The Wall Street Journal
While other countries grappling to contain frothy housing markets have moved to cool foreign investment, this picturesque island nation boasts one of the world’s most open-door policies.
That relaxed attitude toward foreign buyers helped New Zealand’s commercial capital, Auckland, overtake Toronto as the world’s “hottest” city for luxury real estate last year, according to a survey by Christie’s International Real Estate.
The harbor city of just over a million people recorded 63% annual growth in $1 million-plus home sales.
“A strong economy, magnificent natural beauty and a friendly image are key selling points for New Zealand’s foreign real-estate buyers,” Christie’s said. “Add to that the country’s property laws—which do not include a stamp duty, capital gains tax or visa requirements—and the result is one of the world’s most attractive property markets for overseas buyers.”
While many prime destinations have plateaued amid a volatility in financial markets, falling commodity prices, China’s slowing economy and political unrest, others are flourishing as the world’s wealthy continue to turn to luxury real estate as a safe asset, Christie’s said.
Among New Zealand’s selling points: Despite the rising prices, it is still one of the cheapest luxury markets.
In Auckland, $1 million—the entry point for luxury here according to real-estate agents—would buy a three-bedroom, solar-powered eco home south of the city with district views. A one-bedroom condo in the Dogpatch section of San Francisco was recently listed for roughly the same money. On a price-per-square-feet basis, the New Zealand house cost $385.50, versus $1,077.45 for the American loft.
Monaco recorded the world’s highest average price a square foot among million-dollar-plus home sales globally last year, at more than $4,000, followed by Hong Kong at roughly $3,000.
Policy makers worry that if left unmanaged the boom could turn into a destabilizing bust. Foreigners aren’t the only drivers. Many New Zealanders are returning from abroad amid a downturn in neighboring Australia and troubles elsewhere. Overseas students also play a role, as does a citywide housing shortage in Auckland.
Back in 2014, when house prices last rose sharply, the central bank tightened interest rates to cool things off. But lately the bank has been lowering rates—a quarter-point cut on Aug. 11 took the benchmark policy rate to a record-low 2%—to aid an agriculture-rich economy that is struggling amid a global milk glut.

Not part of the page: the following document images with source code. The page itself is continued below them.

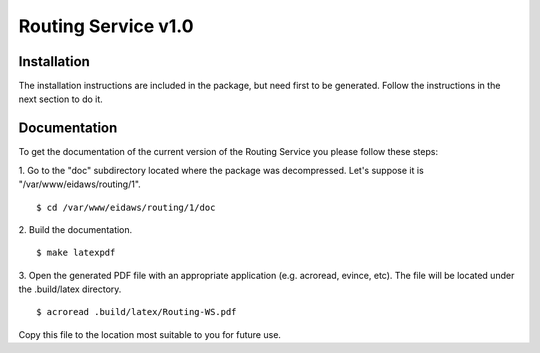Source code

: Routing Service v1.0
--------------------

Installation
============

The installation instructions are included in the package, but need first to be
generated. Follow the instructions in the next section to do it.

Documentation
=============

To get the documentation of the current version of the Routing Service you
please follow these steps:

1. Go to the "doc" subdirectory located where the package was decompressed.
Let's suppose it is "/var/www/eidaws/routing/1". ::

  $ cd /var/www/eidaws/routing/1/doc

2. Build the
documentation. ::

  $ make latexpdf

3. Open the generated PDF file with an appropriate application (e.g. acroread,
evince, etc). The file will be located under the .build/latex directory. ::

  $ acroread .build/latex/Routing-WS.pdf

Copy this file to the location most suitable to you for future use.
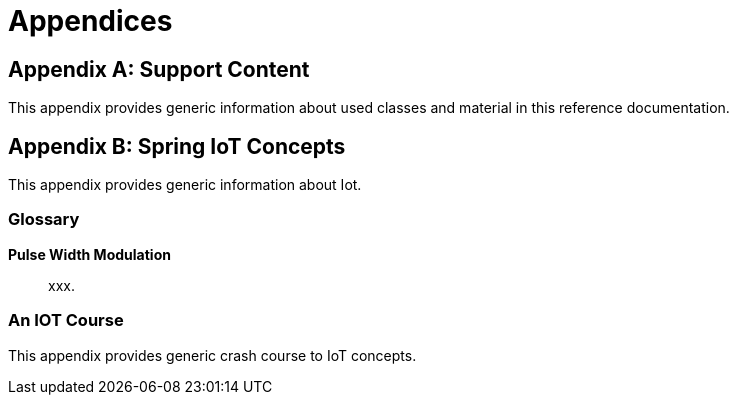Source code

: [[appendices]]
= Appendices

:numbered!:

[appendix]
== Support Content
This appendix provides generic information about used classes and
material in this reference documentation.

[appendix]
== Spring IoT Concepts
This appendix provides generic information about Iot.


[glossary]
=== Glossary

*Pulse Width Modulation*::
xxx.

[[crashcourse]]
=== An IOT Course
This appendix provides generic crash course to IoT concepts.


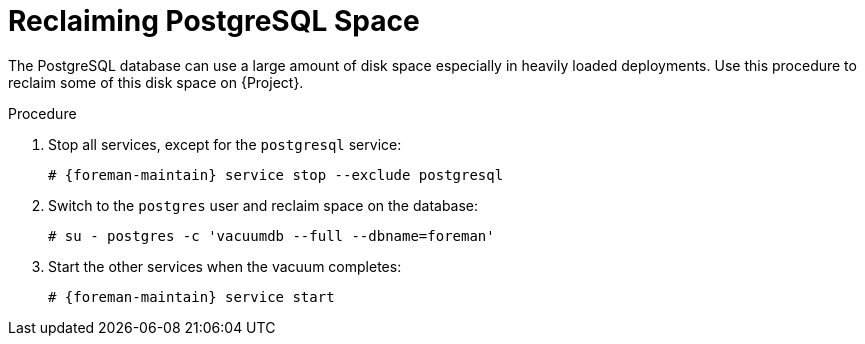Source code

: [id="reclaiming-postgresql-space-after-an-upgrade_{context}"]
= Reclaiming PostgreSQL Space

The PostgreSQL database can use a large amount of disk space especially in heavily loaded deployments. Use this procedure to reclaim some of this disk space on {Project}. 

.Procedure

. Stop all services, except for the `postgresql` service:
+
[options="nowrap" subs="+quotes,attributes"]
----
# {foreman-maintain} service stop --exclude postgresql
----

. Switch to the `postgres` user and reclaim space on the database:
+
[options="nowrap"]
----
# su - postgres -c 'vacuumdb --full --dbname=foreman'
----

. Start the other services when the vacuum completes:
+
[options="nowrap" subs="+quotes,attributes"]
----
# {foreman-maintain} service start
----

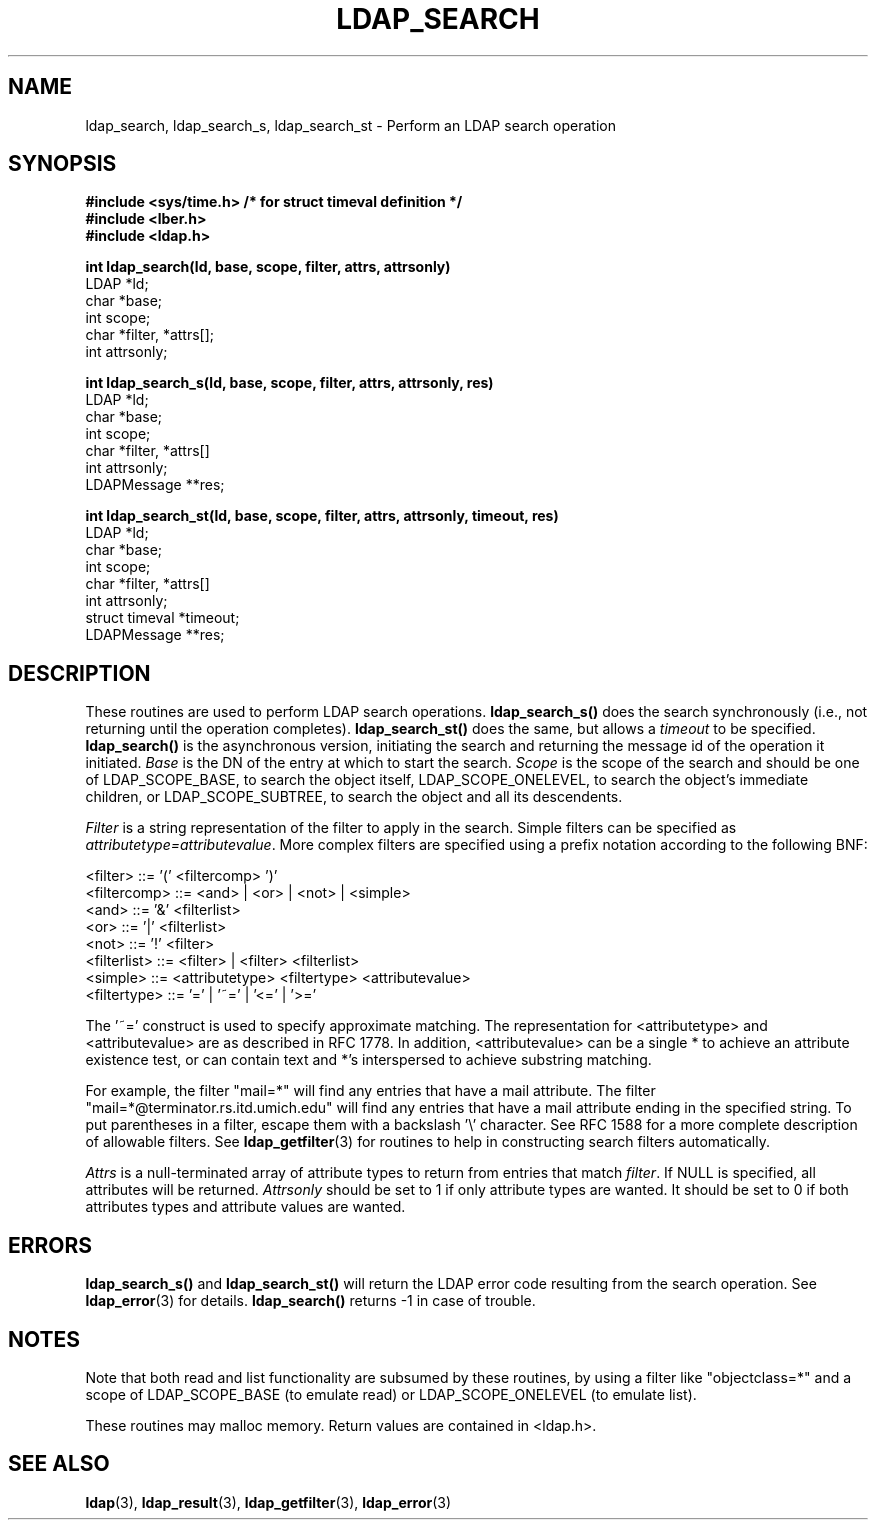 .TH LDAP_SEARCH 3  "23 November 1994" "U-M LDAP LDVERSION"
.SH NAME
ldap_search, ldap_search_s, ldap_search_st \- Perform an LDAP search operation
.SH SYNOPSIS
.nf
.ft B
#include <sys/time.h> /* for struct timeval definition */
#include <lber.h>
#include <ldap.h>
.LP
.ft B
int ldap_search(ld, base, scope, filter, attrs, attrsonly)
.ft
LDAP *ld;
char *base;
int scope;
char *filter, *attrs[];
int attrsonly;
.LP
.ft B
int ldap_search_s(ld, base, scope, filter, attrs, attrsonly, res)
.ft
LDAP *ld;
char *base;
int scope;
char *filter, *attrs[]
int attrsonly;
LDAPMessage **res;
.LP
.ft B
int ldap_search_st(ld, base, scope, filter, attrs, attrsonly, timeout, res)
.ft
LDAP *ld;
char *base;
int scope;
char *filter, *attrs[]
int attrsonly;
struct timeval *timeout;
LDAPMessage **res;
.SH DESCRIPTION
These routines are used to perform LDAP search operations.
.B ldap_search_s()
does the search synchronously (i.e., not
returning until the operation completes).
.B ldap_search_st()
does
the same, but allows a \fItimeout\fP to be specified.
.B ldap_search()
is the asynchronous version, initiating the search and returning
the message id of the operation it initiated.
\fIBase\fP is the DN of the entry at which to start the search.
\fIScope\fP is the scope of the search and should be one of LDAP_SCOPE_BASE,
to search the object itself,
LDAP_SCOPE_ONELEVEL, to search the object's immediate children,
or LDAP_SCOPE_SUBTREE, to search the object and all its descendents.
.LP
\fIFilter\fP is a string
representation of the filter to apply in the search.  Simple filters
can be specified as \fIattributetype=attributevalue\fP.  More complex
filters are specified using a prefix notation according to the following
BNF:
.LP
.nf
        <filter> ::= '(' <filtercomp> ')'
        <filtercomp> ::= <and> | <or> | <not> | <simple>
        <and> ::= '&' <filterlist>
        <or> ::= '|' <filterlist>
        <not> ::= '!' <filter>
        <filterlist> ::= <filter> | <filter> <filterlist>
        <simple> ::= <attributetype> <filtertype> <attributevalue>
        <filtertype> ::= '=' | '~=' | '<=' | '>='
.fi
.LP
The '~=' construct is used to specify approximate matching.  The
representation for <attributetype> and <attributevalue> are as
described in RFC 1778.  In addition, <attributevalue> can be a single *
to achieve an attribute existence test, or can contain text and *'s
interspersed to achieve substring matching.
.LP
For example, the filter "mail=*" will find any entries that have a mail
attribute.  The filter "mail=*@terminator.rs.itd.umich.edu" will find
any entries that have a mail attribute ending in the specified string.
To put parentheses in a filter, escape them with a backslash '\\'
character.  See RFC 1588 for a more complete description of allowable
filters.  See
.BR ldap_getfilter (3)
for routines to help in constructing search filters automatically.
.LP
\fIAttrs\fP is a null-terminated array of attribute types to return
from entries that match \fIfilter\fP.  If NULL is specified, all
attributes will be returned.  \fIAttrsonly\fP should be set to 1 if
only attribute types are wanted.  It should be set to 0 if both
attributes types and attribute values are wanted.
.SH ERRORS
.B ldap_search_s()
and
.B ldap_search_st()
will return the LDAP error code resulting from the search operation.
See
.BR ldap_error (3)
for details.
.B ldap_search()
returns -1 in case of trouble.
.SH NOTES
Note that both read
and list functionality are subsumed by these routines,
by using a filter like "objectclass=*" and a scope of LDAP_SCOPE_BASE (to
emulate read) or LDAP_SCOPE_ONELEVEL (to emulate list).
.LP
These routines may malloc memory.  Return values are contained
in <ldap.h>.
.SH SEE ALSO
.BR ldap (3),
.BR ldap_result (3),
.BR ldap_getfilter (3),
.BR ldap_error (3)
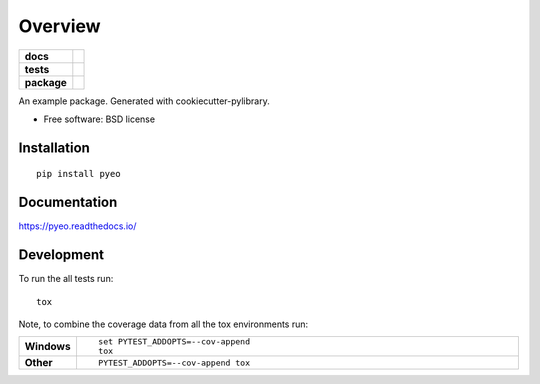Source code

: ========
Overview
========

.. start-badges

.. list-table::
    :stub-columns: 1

    * - docs
      - |docs|
    * - tests
      - | |travis| |appveyor| |requires|
        | |coveralls| |codecov|
        | |landscape| |codacy|
    * - package
      - |version| |downloads| |wheel| |supported-versions| |supported-implementations|

.. |docs| image:: https://readthedocs.org/projects/pyeo/badge/?style=flat
    :target: https://readthedocs.org/projects/pyeo
    :alt: Documentation Status

.. |travis| image:: https://travis-ci.org/renemilk/pyeo.svg?branch=master
    :alt: Travis-CI Build Status
    :target: https://travis-ci.org/renemilk/pyeo

.. |appveyor| image:: https://ci.appveyor.com/api/projects/status/github/renemilk/pyeo?branch=master&svg=true
    :alt: AppVeyor Build Status
    :target: https://ci.appveyor.com/project/renemilk/pyeo

.. |requires| image:: https://requires.io/github/renemilk/pyeo/requirements.svg?branch=master
    :alt: Requirements Status
    :target: https://requires.io/github/renemilk/pyeo/requirements/?branch=master

.. |coveralls| image:: https://coveralls.io/repos/renemilk/pyeo/badge.svg?branch=master&service=github
    :alt: Coverage Status
    :target: https://coveralls.io/r/renemilk/pyeo

.. |codecov| image:: https://codecov.io/github/renemilk/pyeo/coverage.svg?branch=master
    :alt: Coverage Status
    :target: https://codecov.io/github/renemilk/pyeo

.. |landscape| image:: https://landscape.io/github/renemilk/pyeo/master/landscape.svg?style=flat
    :target: https://landscape.io/github/renemilk/pyeo/master
    :alt: Code Quality Status

.. |codacy| image:: https://img.shields.io/codacy/REPLACE_WITH_PROJECT_ID.svg?style=flat
    :target: https://www.codacy.com/app/renemilk/pyeo
    :alt: Codacy Code Quality Status

.. |version| image:: https://img.shields.io/pypi/v/pyeo.svg?style=flat
    :alt: PyPI Package latest release
    :target: https://pypi.python.org/pypi/pyeo

.. |downloads| image:: https://img.shields.io/pypi/dm/pyeo.svg?style=flat
    :alt: PyPI Package monthly downloads
    :target: https://pypi.python.org/pypi/pyeo

.. |wheel| image:: https://img.shields.io/pypi/wheel/pyeo.svg?style=flat
    :alt: PyPI Wheel
    :target: https://pypi.python.org/pypi/pyeo

.. |supported-versions| image:: https://img.shields.io/pypi/pyversions/pyeo.svg?style=flat
    :alt: Supported versions
    :target: https://pypi.python.org/pypi/pyeo

.. |supported-implementations| image:: https://img.shields.io/pypi/implementation/pyeo.svg?style=flat
    :alt: Supported implementations
    :target: https://pypi.python.org/pypi/pyeo


.. end-badges

An example package. Generated with cookiecutter-pylibrary.

* Free software: BSD license

Installation
============

::

    pip install pyeo

Documentation
=============

https://pyeo.readthedocs.io/

Development
===========

To run the all tests run::

    tox

Note, to combine the coverage data from all the tox environments run:

.. list-table::
    :widths: 10 90
    :stub-columns: 1

    - - Windows
      - ::

            set PYTEST_ADDOPTS=--cov-append
            tox

    - - Other
      - ::

            PYTEST_ADDOPTS=--cov-append tox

Concerned the boom once thought to be limited primarily to Auckland is spreading, Reserve Bank Gov. Graeme Wheeler on July 18 proposed curbs on the amount that can be lent against the value of an investment property nationwide.
Mr. Wheeler is especially worried about people buying houses strictly as investments rather than as a place to live. Household debt is climbing rapidly compared with other developed countries; home loans account for 55% of banks’ loan books. Analysts say investors are more likely than owner-occupiers to sell in a downturn.
Jeremy O’Rourke, a real-estate agent at Lodge Real Estate in Hamilton, an hour’s drive from Auckland, says he regularly sells properties for more than NZ$1 million whereas two years ago NZ$750,000 was a “significant sale.”
New Zealand hasn’t targeted overseas buyers in the same way other countries have done.
The provincial government of the Canadian city of Vancouver recently said foreign home buyers will face an additional 15% property transfer tax. In Australia, where foreigners can only buy newly built properties, wealthy Chinese are helping fuel a residential construction boom.
“While nothing has been ruled out, we are not actively pursuing any further property taxes at this time,” a spokesman for New Zealand’s Revenue Minister Michael Woodhousetold The Wall Street Journal.
New legislation introduced in New Zealand last year means properties purchased by investors and resold within two years face a sales levy. And, nonresident buyers are now required to register with the country’s tax department: a measure introduced partly in an effort to collect data on foreign buyers after the opposition Labour Party published controversial data suggesting a large number of homes were purchased by people with Chinese surnames. Nearly 5,000 foreigners have applied for a tax number to buy or sell property since the laws came into force in October.
“The role of foreign money will always be overstated thanks to the inherent xenophobia that exists in any resident population,” said Stephen Toplis, head of research at Bank of New Zealand. “In the extreme, there is always the danger that property investment is a means to launder money or, more generally, to get money out of a country to a ‘safer’ place.”
In the capital of Wellington, some 400 miles from Auckland, real-estate agent Craig Lowesays the market is the strongest he has seen in 16 years of selling real estate. Among his recent deals: an unrenovated weatherboard house in a workaday suburb sold for US$676,000, more than 60% above its government-appraised value.
“The psychology of the booming market is so powerful that I don’t think any rhetoric from [policy makers] will make any difference. Everyone sees other people making money,” he said.